- Relator(a)
- Ministro Og Fernandes
- Órgão julgador
- Sexta Turma
- Data do julgamento
- 18/09/2012
- Data de publicação
- 24/10/2012
STJ – Acórdão, Rel. Ministro Og Fernandes, Sexta Turma, j. 18/09/2012, p. 24/10/2012
HABEAS CORPUS. TRÁFICO DE ENTORPECENTES E ASSOCIAÇÃO PARA O TRÁFICO. PRISÃO PREVENTIVA. FUNDAMENTAÇÃO IDÔNEA. ORGANIZAÇÃO CRIMINOSA COM PARTICIPAÇÃO DE PRESOS E FORAGIDOS, INCLUSIVE INTEGRANTES DO PCC. GRANDE QUANTIDADE DE DROGAS. NECESSIDADE DE GARANTIA DA ORDEM PÚBLICA. 1. A jurisprudência desta Corte tem proclamado que a prisão cautelar é medida de caráter excepcional, devendo ser imposta, ou mantida, apenas quando atendidas, mediante decisão judicial fundamentada (art. 93, inciso IX, da Constituição Federal), as exigências do art. 312 do Código de Processo Penal. 2. No caso, do acórdão que condenou os pacientes e determinou o restabelecimento da custódia, sobreleva-se a necessidade de se garantir a ordem pública.

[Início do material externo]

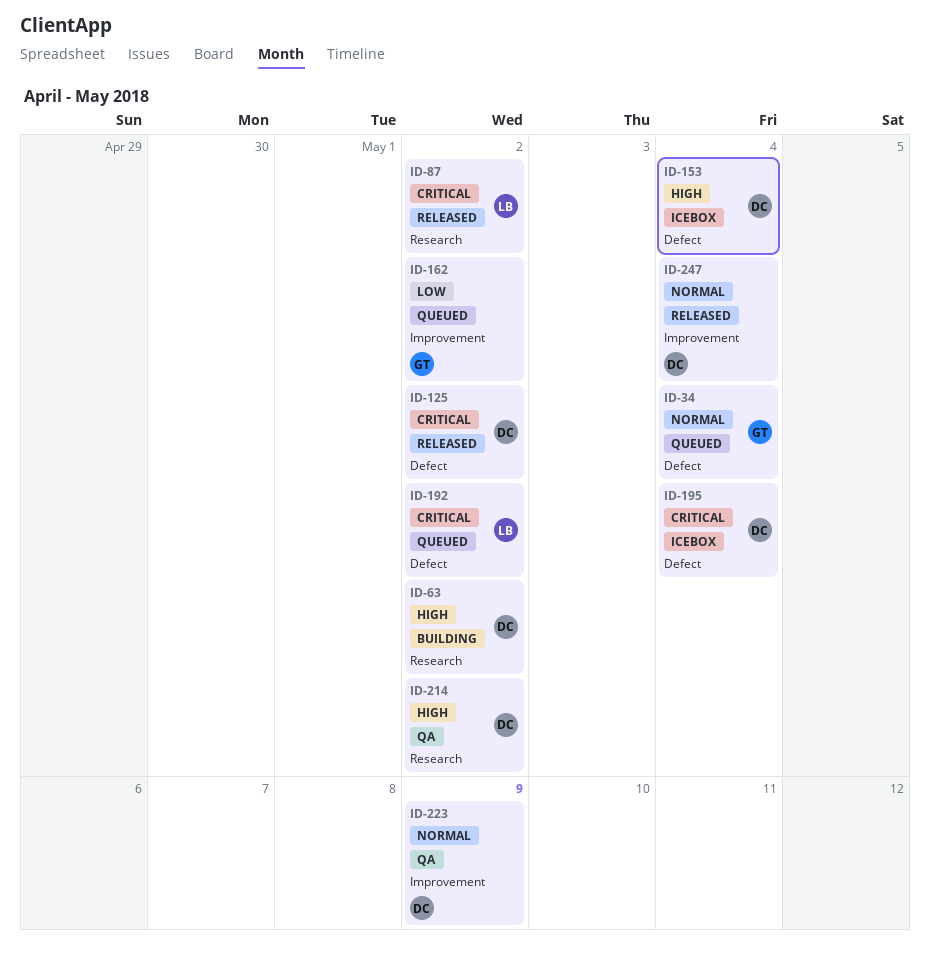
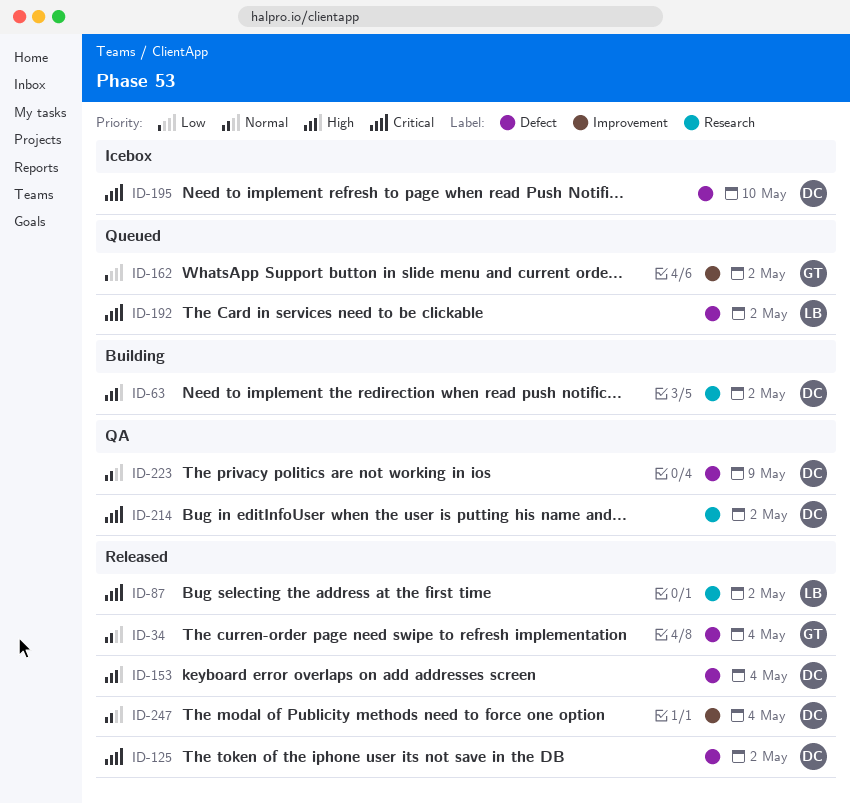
ID-34, status: Queued -> Released
ID-153, status: Icebox -> Released
ID-195, due: May 4 -> May 10
ID-214, priority: High -> Critical
ID-223, label: Improvement -> Defect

Participação em organização criminosa voltada ao tráfico de drogas, que envolve presos e foragidos, inclusive com integrantes do PCC, tudo a revelar a presença de periculosidade social justificadora da segregação cautelar. 3. O grande volume de entorpecente apreendido - aproximadamente 130 Kg (cento e trinta quilogramas) de maconha e 270 g (duzentos e setenta gramas) de cocaína - e também os indicativos de que os pacientes se transfeririam para São Paulo evidenciam a imperiosidade da segregação provisória como forma de estorvar a reiteração delitiva e resguardar a própria segurança da coletividade. 4. Ordem denegada. (HC n. 211.673/SC, relator Ministro Og Fernandes, Sexta Turma, julgado em 18/9/2012, DJe de 24/10/2012.)